WRITTEN PROBLEM 1
Translate this sentence from the same-sex marriage comment thread into Spanish: "I know it's an overused example, but slavery was a part of the human condition until very recently."
WRITTEN PROBLEM 2
In the same-sex marriage comment thread, why does CB call Crid's very first comment an appeal to the slippery slope? Answer in one to three sentences.
WRITTEN PROBLEM 3
Carry the same-sex marriage comment thread on from its last line.

DOCUMENT PASSAGE
▼▼▼
I hope what I commented on is understandable.
John Paulson at December 31, 2008 1:37 AM
> Once we do make that change will we have
> started down that slippery slope?
AAAAAAARRRRRRGHHHHHHHHHHhhhhhhh.....!
Crid [cridcridatgmail] at December 31, 2008 5:54 AM
Crid, I really have no idea why you'd consider your personal feelings about me in any way relevant to this discussion. I don't see the point in getting emotionally involved in internet forum discussions to the point of telling strangers "I just don't like you" or making a bunch of generic insults about their education and background in discussing social issues. (If you're really that interested in my credentials - top 10 law school, top 10 undergrad in philosophy and political science, but why on earth should that matter here?)
Other than that, I'd like to continue this discussion, but unfortunately you didn't seem to make any valid points in your "response" to me. Gays do not have the same access to marriage as straights - they do not have the right/privilege to marry a romantic partner. And your very first comment was indeed an appeal to the slippery slope, when you referenced marriage between seniors, children, the mentally ill, and siblings. Basically, it seems like your argument is "we've never had gay marriage, so it's wrong to change things now." I know it's an overused example, but slavery was a part of the human condition until very recently. You're going to have to do better than "but it's always been like this!" if you really want to demonstrate that we shouldn't allow gay marriage. And I didn't see you answer the basic question: do you have a problem with gays and their relationships?
CB at December 31, 2008 7:03 AM
Because you are such a condescending, presumptuous little spud.
Crid [cridcridatgmail] at December 31, 2008 7:04 AM
MOre later, I just got to work. Before teh endof the the year, I promise (PST)
Crid [cridcridatgmail] at December 31, 2008 7:08 AM
Loving didn't redefine marriage. - crid
yes it did
How come supports never admit that they want to make a profound change to this practice - crid
they do
. . . then 2 guys and 3 girls can marry, no matter what the majority of society thinks - momof3
and the problem with that is?
▲▲▲
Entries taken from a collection
▼▼▼
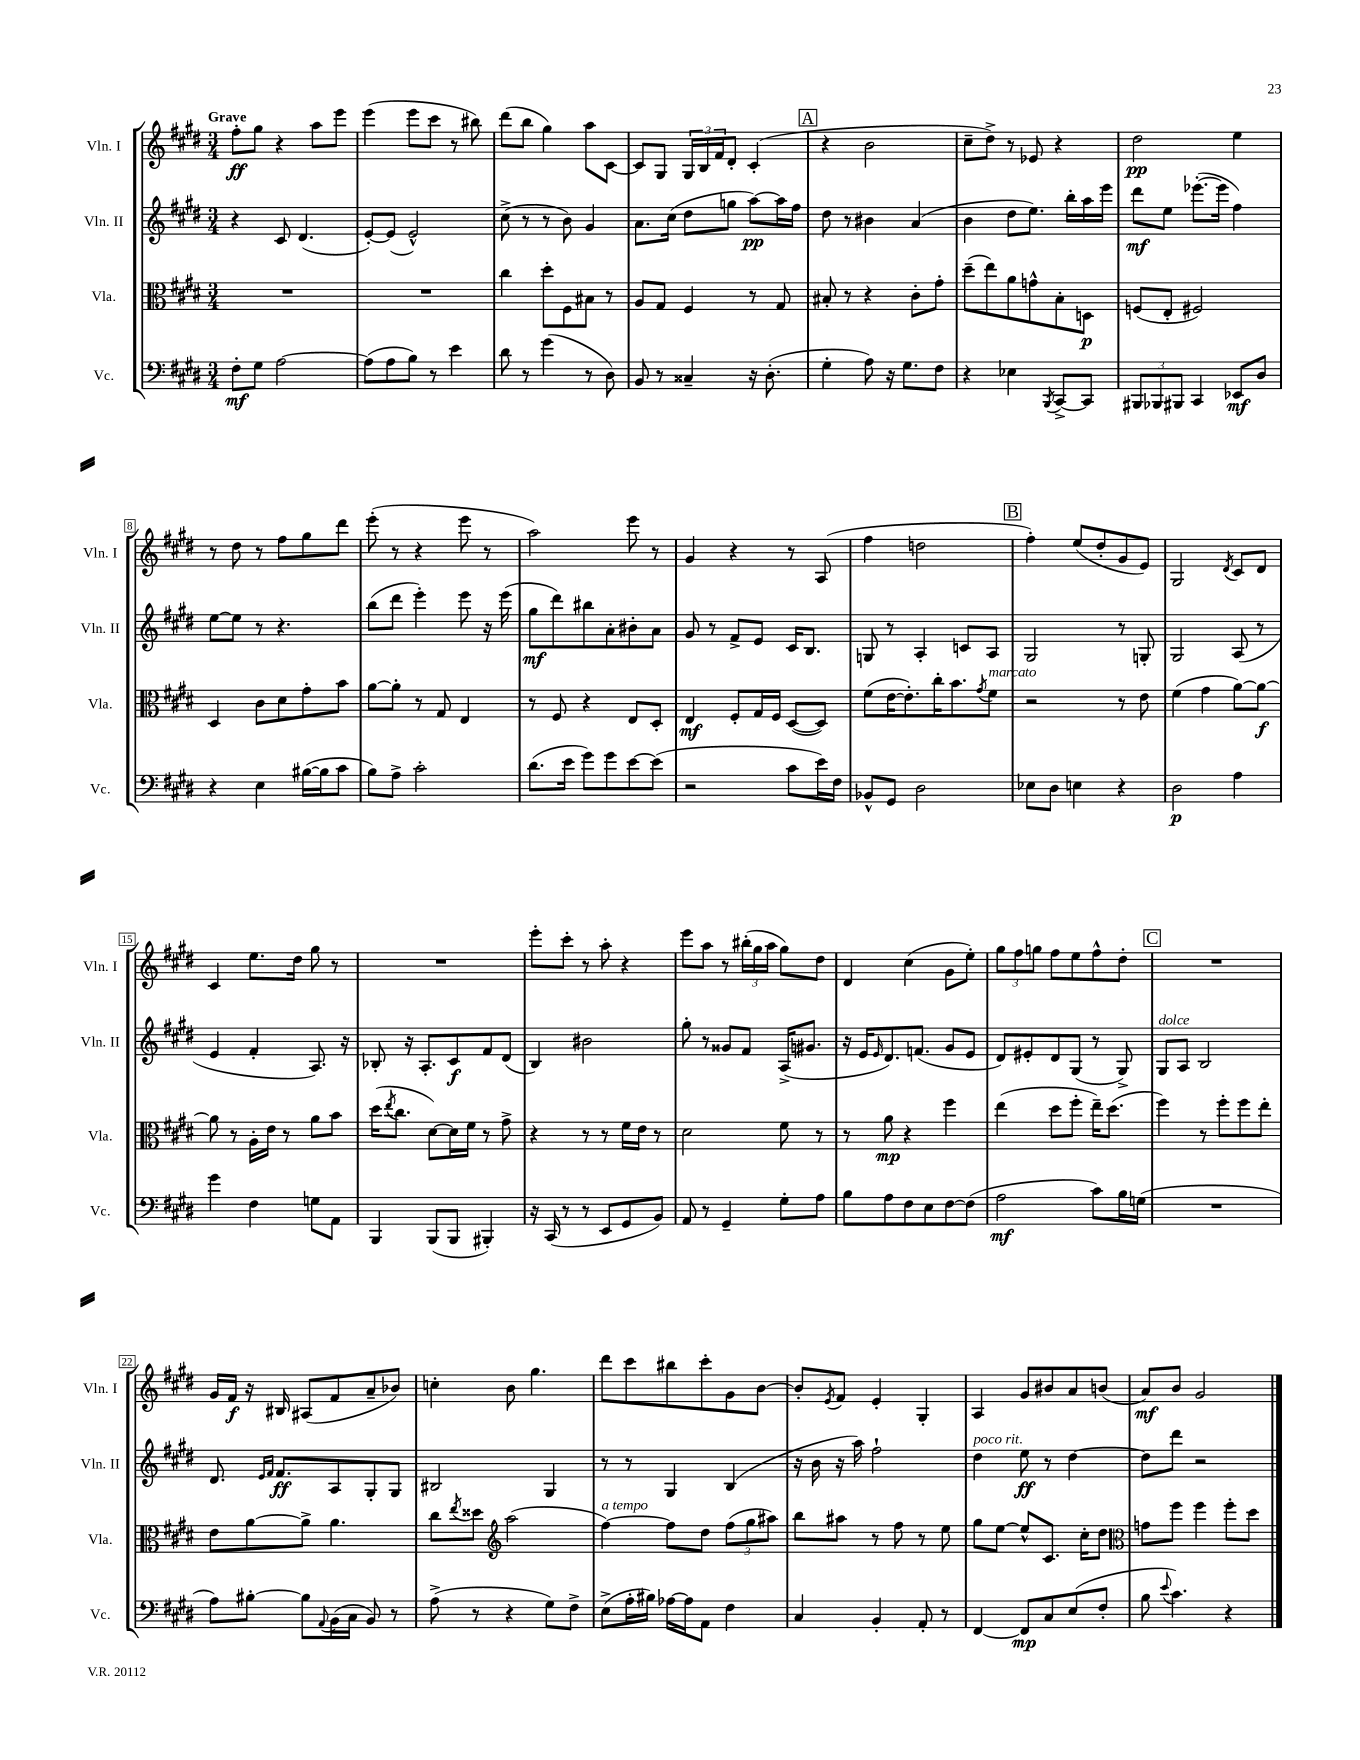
<<
\new StaffGroup <<
\new Staff = "s0" \with { instrumentName = "Vln. I" shortInstrumentName = "Vln. I" } {
    \clef treble \key e \major \numericTimeSignature \time 3/4 \tempo "Grave"
    fis''8-.\ff gis''8 r4 a''8 e'''8 |
    e'''4( e'''8 cis'''8 r8 bis''8) |
    dis'''8( b''8 gis''4) a''8 cis'8~ |
    cis'8 gis8 \tuplet 3/2 { gis16 b16 fis'16 } dis'8-. cis'4-.( |
    \mark \markup { \box "A" } r4 b'2 |
    cis''8-- dis''8->) r8 ees'8 r4 |
    dis''2\pp e''4 |
    r8 dis''8 r8 fis''8 gis''8 dis'''8 |
    e'''8-.( r8 r4 e'''8 r8 |
    a''2) e'''8 r8 |
    gis'4 r4 r8 a8( |
    fis''4 d''2 |
    \mark \markup { \box "B" } fis''4-.) e''8( dis''8-. gis'8 e'8) |
    gis2 \acciaccatura { dis'8 } cis'8 dis'8 |
    cis'4 e''8. dis''16 gis''8 r8 |
    R2. |
    e'''8-. cis'''8-. r8 a''8-. r4 |
    e'''8 a''8 r8 \tuplet 3/2 { bis''16-.( gis''16 a''16 } gis''8) dis''8 |
    dis'4 cis''4( gis'8 e''8-.) |
    \tuplet 3/2 { gis''8 fis''8 g''8 } fis''8 e''8 fis''8-^ dis''8-. |
    \mark \markup { \box "C" } R2. |
    gis'16 fis'16\f r16 bis16 ais8( fis'8 a'8-- bes'8) |
    c''4-. b'8 gis''4. |
    dis'''8 cis'''8 bis''8 cis'''8-. gis'8 b'8~ |
    b'8-. \acciaccatura { e'8 } fis'8 e'4-. gis4-. |
    a4 gis'8 bis'8 a'8 b'8( |
    a'8\mf) b'8 gis'2 \bar "|." |
}
\new Staff = "s1" \with { instrumentName = "Vln. II" shortInstrumentName = "Vln. II" } {
    \clef treble \key e \major \numericTimeSignature \time 3/4
    r4 cis'8 dis'4.( |
    e'8~-.) e'8( e'2-^) |
    cis''8->( r8 r8 b'8) gis'4 |
    a'8. cis''16( dis''8 g''8 a''8~\pp) a''16 fis''16 |
    \mark \markup { \box "A" } dis''8 r8 bis'4 a'4( |
    b'4 dis''8 e''8.) b''16-. a''16 e'''16 |
    dis'''8\mf e''8 ees'''8.~-.( ees'''16 fis''4) |
    e''8~ e''8 r8 r4. |
    b''8( dis'''8 e'''4-.) e'''8 r16 e'''16( |
    gis''8\mf dis'''8) bis''8 a'8-. bis'8-. a'8 |
    gis'8 r8 fis'8-> e'8 cis'16 b8. |
    g8 r8 a4-. c'8 a8 |
    \mark \markup { \box "B" } gis2 r8 g8-. |
    gis2 a8( r8 |
    e'4 fis'4-. a8.) r16 |
    bes8-. r16 a8.-. cis'8\f fis'8 dis'8( |
    b4) bis'2 |
    gis''8-. r8 gisis'8 fis'8 a16->( gis'8. |
    r16 e'16 \grace { e'16 } dis'8.) f'8.( gis'8 e'8 |
    dis'8) eis'8-. dis'8 gis8( r8 gis8->) |
    \mark \markup { \box "C" } gis8^\markup { \italic "dolce" } a8 b2 |
    dis'8. \grace { e'16 fis'16 } fis'8.\ff a8 gis8-. gis8 |
    bis2 gis4 |
    r8 r8 gis4 b4( |
    r16 b'16 r16 a''16) fis''2-! |
    dis''4^\markup { \italic "poco rit." } e''8\ff r8 dis''4~ |
    dis''8 dis'''8 r2 \bar "|." |
}
\new Staff = "s2" \with { instrumentName = "Vla." shortInstrumentName = "Vla." } {
    \clef alto \key e \major \numericTimeSignature \time 3/4
    R2. |
    R2. |
    cis''4 dis''8-. fis8 bis8 r8 |
    a8 gis8 fis4 r8 gis8 |
    \mark \markup { \box "A" } bis8-. r8 r4 cis'8-. gis'8-. |
    dis''8--( e''8) a'8 g'8-^ b8-. d8\p |
    f8( e8-. fis2) |
    dis4 cis'8 dis'8 gis'8-. b'8 |
    a'8~ a'8-. r8 gis8 e4 |
    r8 fis8 r4 e8 dis8-. |
    e4\mf fis8-. gis16 fis16 dis8~( dis8) |
    fis'8( e'16~ e'8.-.) cis''16-. b'8. \acciaccatura { gis'8 } fis'8^\markup { \italic "marcato" } |
    \mark \markup { \box "B" } r2 r8 e'8 |
    fis'4( gis'4 a'8~) a'8~\f |
    a'8 r8 a16-. e'16 r8 a'8 b'8 |
    dis''16( \acciaccatura { e''8 } cis''8. dis'8~) dis'16 fis'16 r8 gis'8-> |
    r4 r8 r8 fis'16 e'16 r8 |
    dis'2 fis'8 r8 |
    r8 a'8\mp r4 fis''4 |
    e''4( dis''8 fis''8-. e''16--) dis''8.( |
    \mark \markup { \box "C" } fis''4) r8 fis''8-. fis''8 e''8-. |
    e'8 a'8~ a'8-> a'4. |
    cis''8 \acciaccatura { e''8 } disis''8 \clef treble a''2( |
    fis''4~^\markup { \italic "a tempo" }) fis''8 dis''8 \tuplet 3/2 { fis''8( gis''8 ais''8) } |
    b''8 ais''8 r8 fis''8 r8 e''8 |
    gis''8 e''8~ e''8-^ cis'8. cis''16-. dis''8 |
    \clef alto g'8 fis''8 fis''4 fis''8-. dis''8 \bar "|." |
}
\new Staff = "s3" \with { instrumentName = "Vc." shortInstrumentName = "Vc." } {
    \clef bass \key e \major \numericTimeSignature \time 3/4
    fis8-.\mf gis8 a2~ |
    a8( a8 b8) r8 e'4 |
    dis'8 r8 gis'4( r8 dis8) |
    b,8 r8 cisis4-- r16 dis8.-.( |
    \mark \markup { \box "A" } gis4-. a8) r16 gis8. fis8 |
    r4 ees4 \acciaccatura { b,,8 } cis,8~-> cis,8 |
    \tuplet 3/2 { bis,,8 bes,,8 bis,,8 } cis,4 ees,8\mf dis8 |
    r4 e4 bis16~( bis16 cis'8 |
    b8) a8-> cis'2-. |
    dis'8.( e'16 gis'8) gis'8 e'8~ e'8( |
    r2 cis'8 e'16) fis16 |
    bes,8-^ gis,8 dis2 |
    \mark \markup { \box "B" } ees8 dis8 e4 r4 |
    dis2\p a4 |
    gis'4 fis4 g8 a,8 |
    b,,4 b,,8( b,,8 bis,,4-.) |
    r16 cis,16( r8 r8 e,8 gis,8 b,8) |
    a,8 r8 gis,4-- gis8-. a8 |
    b8 a8 fis8 e8 fis8~ fis8( |
    a2\mf cis'8) b16 g16( |
    \mark \markup { \box "C" } R2. |
    a8) bis8~-. bis8 \appoggiatura { a,8 } b,16( cis16 b,8) r8 |
    a8->( r8 r4 gis8) fis8-> |
    e8->( a16-. bis16) aes16~ aes16 a,8 fis4 |
    cis4 b,4-. a,8-. r8 |
    fis,4~ fis,8\mp cis8 e8( fis8-. |
    b8 \appoggiatura { e'8 } cis'4.) r4 \bar "|." |
}
>>
>>
\layout { \context { \Score \override BarNumber.stencil = #(make-stencil-boxer 0.1 0.3 ly:text-interface::print) } }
▲▲▲
REPLY 1
Sé que es un ejemplo muy trillado, pero la esclavitud formó parte de la condición humana hasta hace muy poco.

REPLY 2
CB calls it that because the comment referenced marriage between seniors, children, the mentally ill, and siblings.

REPLY 3
Polyamists have rights too! - momof3
Well dear, if you want to go the 'traditional' marrige route the poltgamists have a better claim on marrige than you do
Let's face it, gay marriage does represent a profound change to the centuries old institution of marriage. And these changes will ripple through the system...producing additional changes to marriage and to other traditions. Whether all these changes are ultimately positive or negative we cannot say with certainty - conan
this is true with EVERYTHING
Wasn't it Fitzgerald who said something about it being a sign of a first-rate intelligence to be able to hold two opposed ideas in the mind at the same time? - conan
Key word there is HOLD, otherwise he would have said belive
First of all, marriage isn't a right (it's a rite)
Allowing some to marry and other not to isn't denying a "right" to anyone. It's denying a legal privilege to some - conan
And it is illegal to withhold legal privlages based on sexual orientation accroding to the 14th amendments equal protection clause
Gay marriage is a sham and makes a mockery of the traditional institution -- thus lowering the overall stabilizing social value of the institution - Jay R
So how do you mock and lower the value of a tradion that began treating women as slaves to be bought and sold? Marrige has had thousands of changed over the last 10,000 yrs of human history - what makes this one so horrifying?
Duwayne, there are lots of children in this world who's parents have made shitty choices and who aren't raising them very well. That does not mean society needs to legitimize those choices - momof3
So being gay is a choice now?
You yourself admit that the underclass was only granted marriage rights, by the church, to legitimize their breeding. Something gays by definition can not do - momof3
Are you suggensting we not allow straight people to adopt or use fertility treatments then? Because of you are not willing to suggest that then this argument is pointless.
All these legal protections to which gays would assert claim by marriage are largely a function of preparation - crid
At a cost of dozens of hours and thousands of dollars and even then if you dont have the paperwork on you your shit outta luck
lujlp at December 31, 2008 7:24 AM
Amy Alkon
http://www.advicegoddess.com/archives/2008/12/30/loving_on_lovin.html#comment-1617626">comment from John PaulsonWith Gay marriage some people say think of how some children will grow up. They bring up simple (sometimes idiotic) concepts of take two gay men give them one kid and voila 18 years later they have a showtune loving, fabulously dressed flamming homo.
Judith Stacey and Timothy Bednarz' research says this is not what happens. People are not trained into gayness. I know gay parents and their children; for example the two sons of a Log Cabin Republican (woman) I'm friends with. They aren't gay. They're as girl-crazy as any other teenage boys. And amazing kids.
Amy Alkon
at December 31, 2008 8:03 AM
Looj, I have said I"m against fertility treatments. I have no problem with gays living together, adopting kids, and going on with their lives. I have an issue with their frantic demands that they be considered the exact same as a group they are clearly NOT the same as. Why have to have that exact same word? Amy doesn't try to demand the term marriage for her relationship with Gregg. She knows it's different.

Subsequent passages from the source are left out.